If the circuit is not natively supported by the differentiation method but can be converted into a form that is supported, it should still return True. For example, Rot gates are not natively supported by adjoint differentation, as they do not have a generator, but they can be compiled into operations supported by adjoint differentiation. Therefore this method may reproduce compilation and validation steps performed by preprocess().

>>> config = ExecutionConfig(derivative_order=1, gradient_method="adjoint")
>>> circuit = qp.tape.QuantumScript([qp.Rot(1.2, 2.3, 3.4, wires=0)], [qp.expval(qp.Z(0))])
>>> dev.supports_derivatives(config, circuit=circuit)
True

Backpropagation:

This method is also used be to validate support for backpropagation derivatives. Backpropagation is only supported if the device is transparent to the machine learning framework from start to finish.

>>> config = ExecutionConfig(gradient_method="backprop")
>>> python_device.supports_derivatives(config)
True
>>> cpp_device.supports_derivatives(config)
False
setup_execution_config(config=None, circuit=None)

Sets up an ExecutionConfig that configures the execution behaviour.

The execution config stores information on how the device should perform the execution, as well as how PennyLane should interact with the device. See ExecutionConfig for all available options and what they mean.

An ExecutionConfig is constructed from arguments passed to the QNode, and this method allows the device to update the config object based on device-specific requirements or preferences.

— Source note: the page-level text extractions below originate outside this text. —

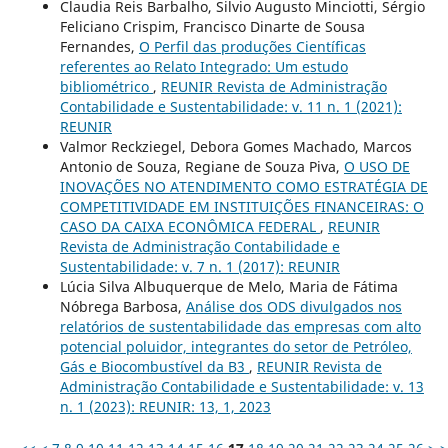
Claudia Reis Barbalho, Silvio Augusto Minciotti, Sérgio
Feliciano Crispim, Francisco Dinarte de Sousa
Fernandes,
O Perfil das produções Científicas
referentes ao Relato Integrado: Um estudo
bibliométrico
,
REUNIR Revista de Administração
Contabilidade e Sustentabilidade: v. 11 n. 1 (2021):
REUNIR
Valmor Reckziegel, Debora Gomes Machado, Marcos
Antonio de Souza, Regiane de Souza Piva,
O USO DE
INOVAÇÕES NO ATENDIMENTO COMO ESTRATÉGIA DE
COMPETITIVIDADE EM INSTITUIÇÕES FINANCEIRAS: O
CASO DA CAIXA ECONÔMICA FEDERAL
,
REUNIR
Revista de Administração Contabilidade e
Sustentabilidade: v. 7 n. 1 (2017): REUNIR
Lúcia Silva Albuquerque de Melo, Maria de Fátima
Nóbrega Barbosa,
Análise dos ODS divulgados nos
relatórios de sustentabilidade das empresas com alto
potencial poluidor, integrantes do setor de Petróleo,
Gás e Biocombustível da B3
,
REUNIR Revista de
Administração Contabilidade e Sustentabilidade: v. 13
n. 1 (2023): REUNIR: 13, 1, 2023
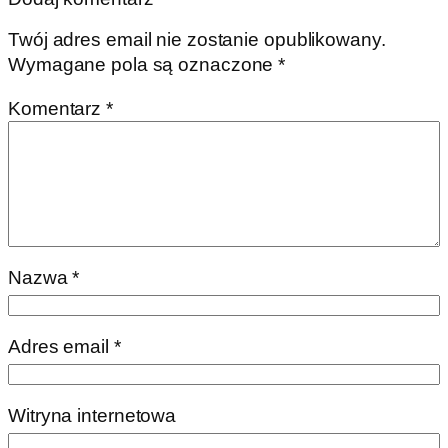
Twój adres email nie zostanie opublikowany.
Wymagane pola są oznaczone
*
Komentarz
*
Nazwa
*
Adres email
*
Witryna internetowa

See Execution Config for more details.

Parameters:
  • config (ExecutionConfig) – The initial ExecutionConfig object that describes the parameters needed to configure the execution behaviour.

  • circuit (QuantumScript) – The quantum circuit to customize the execution config for.

Returns:

The updated ExecutionConfig object

Return type:

ExecutionConfig

preprocess_transforms(execution_config=None)

Returns the compile pileline to preprocess a circuit for execution.

Parameters:

execution_config (ExecutionConfig) – The execution configuration object

Returns:

A compile pileline that is called before execution

Return type:

CompilePipeline

The compile pileline is composed of a list of individual transforms, which may include:

  • Decomposition of operations and measurements to what is supported by the device.

  • Splitting a circuit with measurements of non-commuting observables or Hamiltonians into multiple executions.

  • Splitting a circuit with batched parameters into multiple executions.

  • Validation of wires, measurements, and observables.

  • Gradient specific preprocessing, such as making sure trainable operators have generators.

Example

All transforms that are part of the preprocessing compile pileline need to respect the transform contract defined in pennylane.transform().

from pennylane.tape import QuantumScriptBatch
from pennylane.typing import PostprocessingFn

@qp.transform
def my_preprocessing_transform(tape: qp.tape.QuantumScript) -> tuple[QuantumScriptBatch, PostprocessingFn]:
    # e.g. valid the measurements, expand the tape for the hardware execution, ...

    def blank_processing_fn(results):
        return results[0]

    return [tape], processing_fn

A compile pileline can hold an arbitrary number of individual transforms:

def preprocess(self, config):
    program = CompilePipeline()
    program.add_transform(my_preprocessing_transform)
    return program

See also

transform() and CompilePipeline

execute(circuits, execution_config=None)

Execute a circuit or a batch of circuits and turn it into results.

Parameters:
  • circuits (Union[QuantumTape, Sequence[QuantumTape]]) – the quantum circuits to be executed

  • execution_config (ExecutionConfig) – a datastructure with additional information required for execution

Returns:

A numeric result of the computation.

Return type:

TensorLike, tuple[TensorLike], tuple[tuple[TensorLike]]

Interface parameters:

The provided circuits may contain interface specific data-types like torch.Tensor or jax.Array when gradient_method of "backprop" is requested. If the gradient method is not backpropagation, then only vanilla numpy parameters or builtins will be present in the circuits.